Rafael Aguilar - EL NORTE DEL SUR

Dos turistas

Una pareja de franceses en Córdoba: caminan como si nunca más fueran a tener vacaciones en paz

Él parece sacado del molde exacto del refinamiento francés, como si a esa hora entre el desayuno y el mediodía no hubiese en Córdoba nadie que vistiese unas bermudas y un polo arrugado con tanta elegancia y que deambulase por los alrededores de la parroquia de San Pedro con ese porte: se pasea por el empedrado que va a dar a la plaza del Vizconde de Miranda como si anduviese por una pasarela y los vecinos de esa cierta Córdoba profunda fueran pararazzis a la espera de cazar una fotografía para la portada de una revista de moda. Cámara de fotos en una mano y un mapa y una botella de agua en la otra, lleva gafas de sol de montura oscura y de cristales de espejo y un sombrero panamá con una pluma pequeña sujeta a una cinta parda. Se sienta en un velador junto a la fuente y se descubre: melena cana bien peinada de un hombre coqueto a sus en torno a cuarenta años, unas patillas recortadas hasta el extremo inferior de sus orejas que se distingue, pero poco, en la ya barba poblada de al menos una semana. Está de vacaciones, se le ve a primera vista. Llega acompañado: una mujer alta y delgada, de pelo moreno y rasgos asiáticos que porta una mochila. Ella se acerca al caño de agua y llena la botella. No hace más que sentarse y el camarero -pantalones vaqueros por encima del tobillo, camiseta de tirantes- se les acerca. Les pregunta que qué desean como si los clientes fueran vecinos de una de las calles que van a dar a Puerta Nueva o de las Siete Revueltas. Los dos visitantes le muestran educadamente su contrariedad con un ademán y se hacen entender. Que son extranjeros, que no saben español, que quieren un café americano él y un té frío ella.

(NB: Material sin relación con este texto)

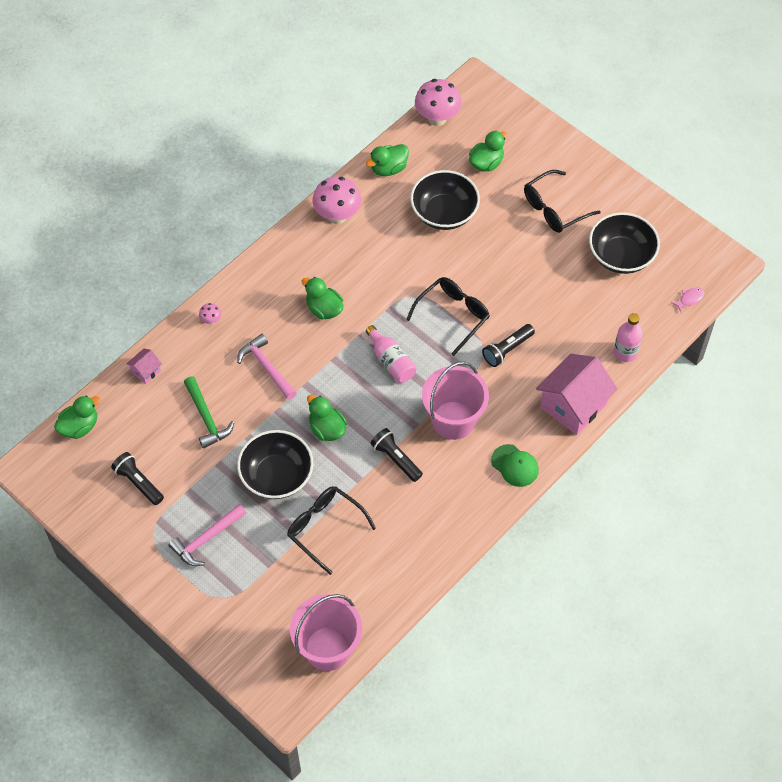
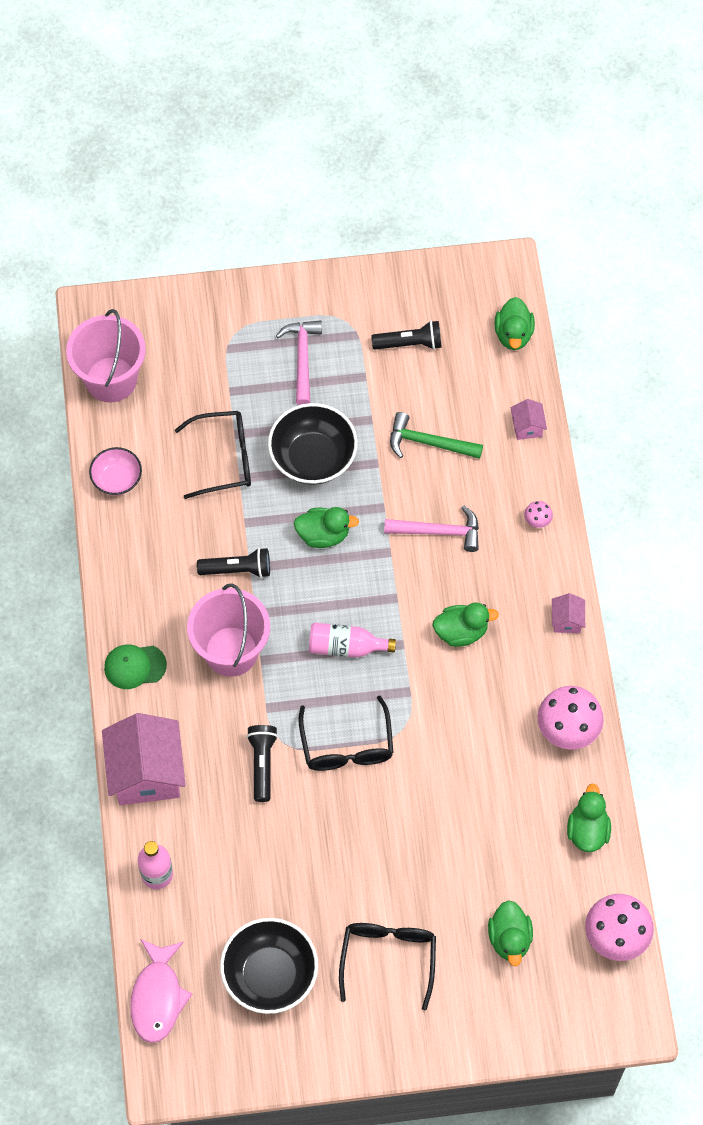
camera: 130 degrees right, 5 degrees up
black bowl [410,170,480,230] -> none
pink fish [671,287,704,312] -> pink fish [130,939,192,1043], size x2.14
none -> pink bowl [89,447,142,495]
none -> pink house [552,593,585,633]

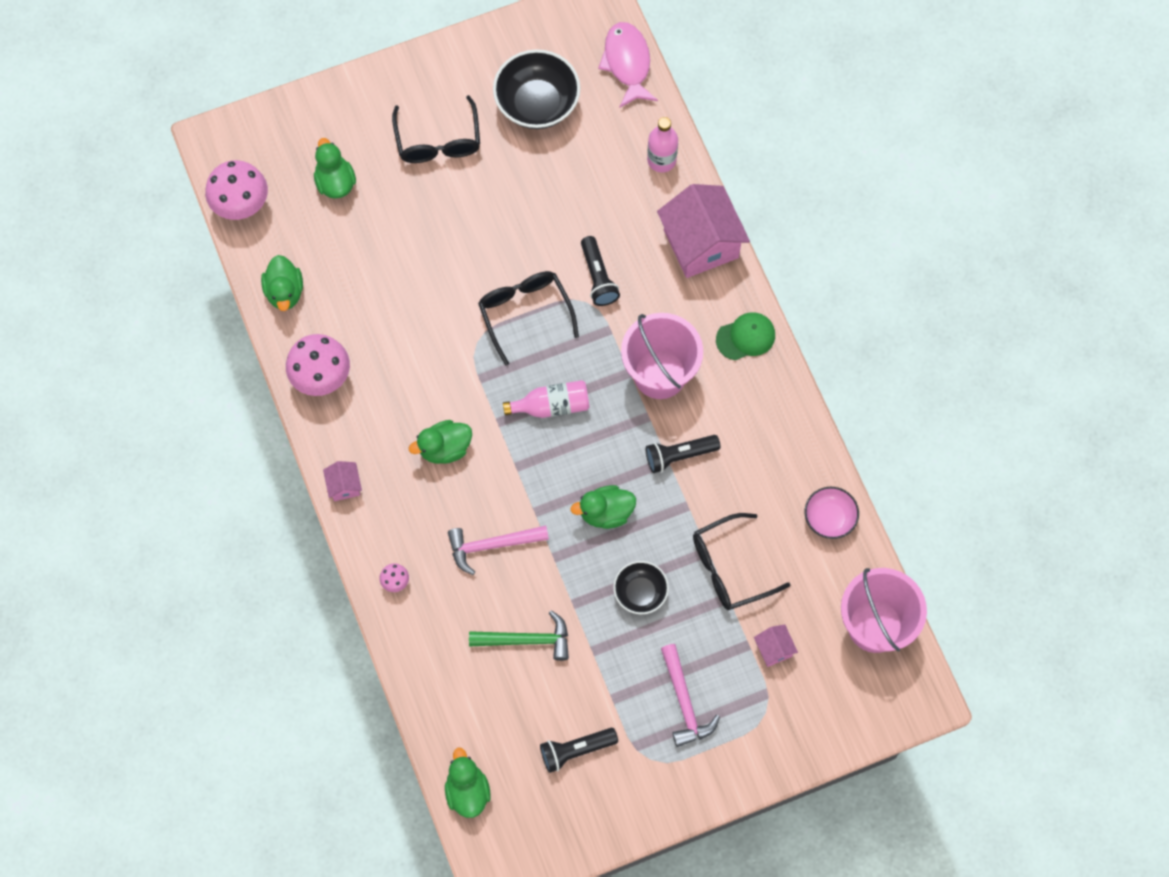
camera: 165 degrees right, 5 degrees up
black bowl [268,403,358,485] -> black bowl [613,561,669,614], size x0.59
pink house [511,399,547,440] -> pink house moved to [754,624,798,667]

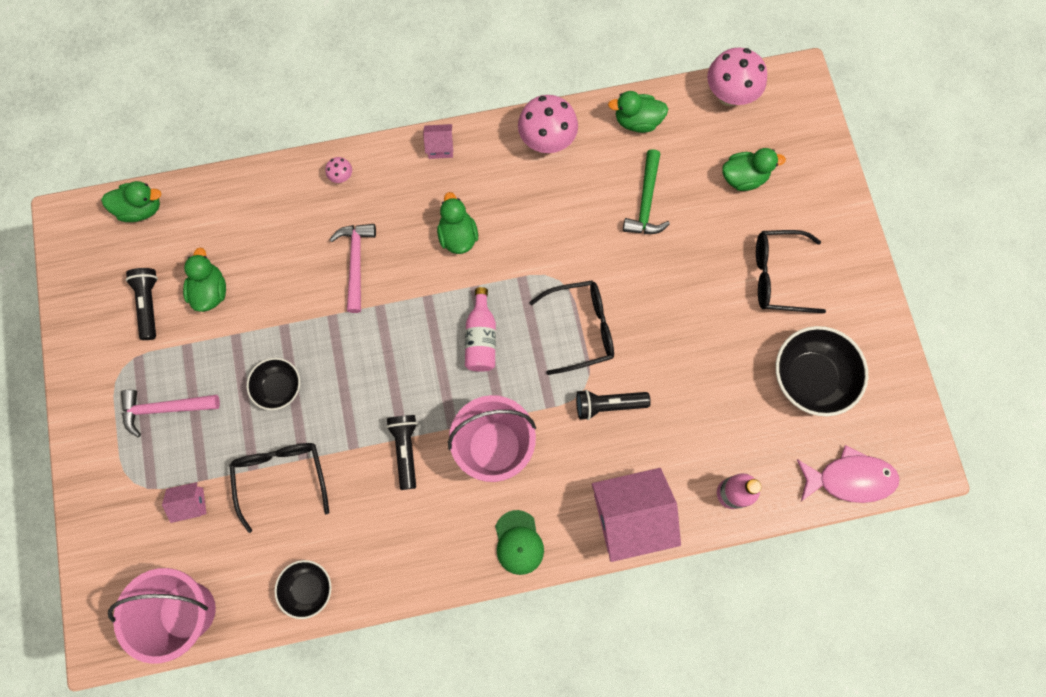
camera: 100 degrees right, 5 degrees up
green hammer [469,610,569,661] -> green hammer moved to [623,149,670,234]
green duck [570,485,636,529] -> green duck moved to [183,248,226,312]
pink bowl [804,487,859,539] -> black bowl [274,560,332,619]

Sí. Hablan en francés, primero muy despacio para darle las gracias al empleado del bar del ensanche de la calle Alfonso XII y, luego, a una fluida media voz entre ellos dos. Él y ella cabizbajos, guarecidos en la sombrilla con el anagrama de una marca de cervezas, ambos consultando sus móviles, intercambiando miradas graves, gestos que no son los cómplices de un hombre y una mujer a varios miles de kilómetros de su casa sino los del pesar por algo malo sobrevenido, por una noticia terrible, otra más, quizás oída en la penumbra de una habitación de hotel a primera hora de la mañana y consumada con toda su crudeza conforme el tiempo ha ido pasando. Sí, hablan de Niza. Del camión. De quien lo conducía. De las familias destrozadas. De los carritos de bebés sin bebés dispersos por la avenida junto al mar en la que -en ella o muy cerca- Arturo Pérez Reverte situó varios pasajes de «El tango de Guardia Vieja». Tres vecinas comen queso fresco con tomate natural y toman cerveza en la mesa contigua a la de la pareja de franceses perdidos en la plaza del Vizconde de Miranda y hablan de lo mismo. Los dos turistas pagan su cuenta. Él se pone el sombrero. Ella se ajusta las sandalias. Se alejan solitarios y desfigurados bajo el sol de julio como si nunca más fueran a tener vacaciones en paz.